Ingredients:
- 3 large eggs, room temperature
- 1.5 cups whole milk, room temperature
- 1.5 cups all-purpose flour
- 0.75 teaspoon fine sea salt
- 3 tablespoons unsalted butter, melted and slightly cooled
- 2 tablespoons unsalted butter, divided for the tins
Instructions:
- Preheat oven. Set your rack to the lower middle position and heat to 450°F. Note: This ensures the heat hits the bottom of the tin first.
- Whisk eggs. Beat the 3 large eggs until frothy and pale yellow.
- Add liquids. Slowly whisk in the 1.5 cups of room temperature milk and 3 tablespoons of melted butter.
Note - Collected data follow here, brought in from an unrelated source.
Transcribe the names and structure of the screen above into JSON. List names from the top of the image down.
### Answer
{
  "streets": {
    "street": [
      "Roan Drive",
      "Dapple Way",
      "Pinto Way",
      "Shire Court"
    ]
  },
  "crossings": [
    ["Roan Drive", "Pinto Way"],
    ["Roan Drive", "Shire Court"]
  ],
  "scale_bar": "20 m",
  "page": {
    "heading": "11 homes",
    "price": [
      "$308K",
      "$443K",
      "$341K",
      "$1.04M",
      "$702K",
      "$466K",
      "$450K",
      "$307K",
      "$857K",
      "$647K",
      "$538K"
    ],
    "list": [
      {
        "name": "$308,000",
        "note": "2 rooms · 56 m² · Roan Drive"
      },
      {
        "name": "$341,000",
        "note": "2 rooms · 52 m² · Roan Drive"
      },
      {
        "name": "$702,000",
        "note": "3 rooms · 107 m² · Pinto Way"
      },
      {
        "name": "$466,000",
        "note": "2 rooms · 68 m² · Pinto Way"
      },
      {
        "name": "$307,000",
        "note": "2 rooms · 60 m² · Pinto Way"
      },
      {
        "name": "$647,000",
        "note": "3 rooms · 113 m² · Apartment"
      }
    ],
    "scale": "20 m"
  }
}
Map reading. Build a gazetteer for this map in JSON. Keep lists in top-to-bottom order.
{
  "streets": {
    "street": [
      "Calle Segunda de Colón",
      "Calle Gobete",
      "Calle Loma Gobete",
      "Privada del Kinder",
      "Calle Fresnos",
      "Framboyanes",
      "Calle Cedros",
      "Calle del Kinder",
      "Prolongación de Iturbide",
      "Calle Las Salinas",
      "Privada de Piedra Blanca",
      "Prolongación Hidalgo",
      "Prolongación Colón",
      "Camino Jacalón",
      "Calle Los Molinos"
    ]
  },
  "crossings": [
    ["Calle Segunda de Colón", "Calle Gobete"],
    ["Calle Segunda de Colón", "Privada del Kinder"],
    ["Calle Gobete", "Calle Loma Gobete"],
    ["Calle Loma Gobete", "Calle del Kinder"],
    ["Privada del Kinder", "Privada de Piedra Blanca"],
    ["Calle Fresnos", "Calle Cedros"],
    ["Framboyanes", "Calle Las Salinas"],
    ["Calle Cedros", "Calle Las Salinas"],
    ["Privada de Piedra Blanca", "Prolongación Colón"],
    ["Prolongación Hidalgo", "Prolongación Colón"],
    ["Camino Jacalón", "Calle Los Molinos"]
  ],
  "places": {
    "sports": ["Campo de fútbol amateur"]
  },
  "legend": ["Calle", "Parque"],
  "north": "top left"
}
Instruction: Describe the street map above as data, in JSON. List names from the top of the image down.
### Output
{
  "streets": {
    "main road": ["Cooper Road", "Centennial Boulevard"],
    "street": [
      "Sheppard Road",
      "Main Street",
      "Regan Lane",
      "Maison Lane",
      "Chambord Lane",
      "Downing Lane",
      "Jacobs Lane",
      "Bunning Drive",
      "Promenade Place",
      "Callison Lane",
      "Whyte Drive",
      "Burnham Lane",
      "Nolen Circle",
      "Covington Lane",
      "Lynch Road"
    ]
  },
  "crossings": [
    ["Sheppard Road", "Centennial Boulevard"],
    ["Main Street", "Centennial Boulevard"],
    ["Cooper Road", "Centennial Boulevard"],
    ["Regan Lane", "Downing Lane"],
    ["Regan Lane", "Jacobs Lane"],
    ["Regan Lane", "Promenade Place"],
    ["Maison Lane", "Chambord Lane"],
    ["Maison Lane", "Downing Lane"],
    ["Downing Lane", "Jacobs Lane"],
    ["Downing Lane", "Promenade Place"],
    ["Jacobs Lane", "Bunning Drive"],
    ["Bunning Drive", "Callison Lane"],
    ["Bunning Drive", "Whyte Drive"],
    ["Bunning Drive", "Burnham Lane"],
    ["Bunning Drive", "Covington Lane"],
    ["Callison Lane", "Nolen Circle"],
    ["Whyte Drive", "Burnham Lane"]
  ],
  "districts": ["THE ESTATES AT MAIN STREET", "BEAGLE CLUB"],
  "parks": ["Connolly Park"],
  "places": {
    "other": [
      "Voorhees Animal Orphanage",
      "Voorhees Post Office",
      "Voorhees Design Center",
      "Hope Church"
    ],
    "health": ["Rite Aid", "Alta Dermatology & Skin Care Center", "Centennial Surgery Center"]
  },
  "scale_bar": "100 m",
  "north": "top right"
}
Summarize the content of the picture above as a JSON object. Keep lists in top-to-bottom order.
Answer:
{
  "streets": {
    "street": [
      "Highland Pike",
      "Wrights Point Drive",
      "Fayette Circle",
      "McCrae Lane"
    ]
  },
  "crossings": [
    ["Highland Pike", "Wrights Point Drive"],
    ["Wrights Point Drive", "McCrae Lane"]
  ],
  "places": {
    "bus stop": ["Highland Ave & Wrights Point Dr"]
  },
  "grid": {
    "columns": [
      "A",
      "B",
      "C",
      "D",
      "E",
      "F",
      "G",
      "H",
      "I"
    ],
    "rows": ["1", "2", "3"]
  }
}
- Incorporate solids. Add the 1.5 cups of flour and 0.75 teaspoon of salt. Whisk until the batter is smooth like heavy cream. Note: A few tiny lumps are okay, but avoid large clumps.
- Rest batter. Let the mixture sit for 15 minutes at room temperature. Note: This allows the gluten to relax for a more tender bite.
- Prep tin. Place about 1 teaspoon of the remaining 2 tablespoons of butter into each of the 6 popover cups (or 12 muffin cups).
- Heat pan. Place the buttered pan in the oven for 2 minutes until the butter is bubbling and slightly browned.
- Fill cups. Carefully pour batter into the hot cups, filling them about halfway to two thirds full.
- First bake. Bake at 450°F for 15 minutes. Do not open the oven door or they will collapse.
- Second bake. Reduce heat to 350°F and bake for another 20 minutes until deep golden brown and firm to the touch.
- Vent steam. Remove from the oven and immediately pierce the side of each popover with a small knife. Listen for the hiss of escaping steam.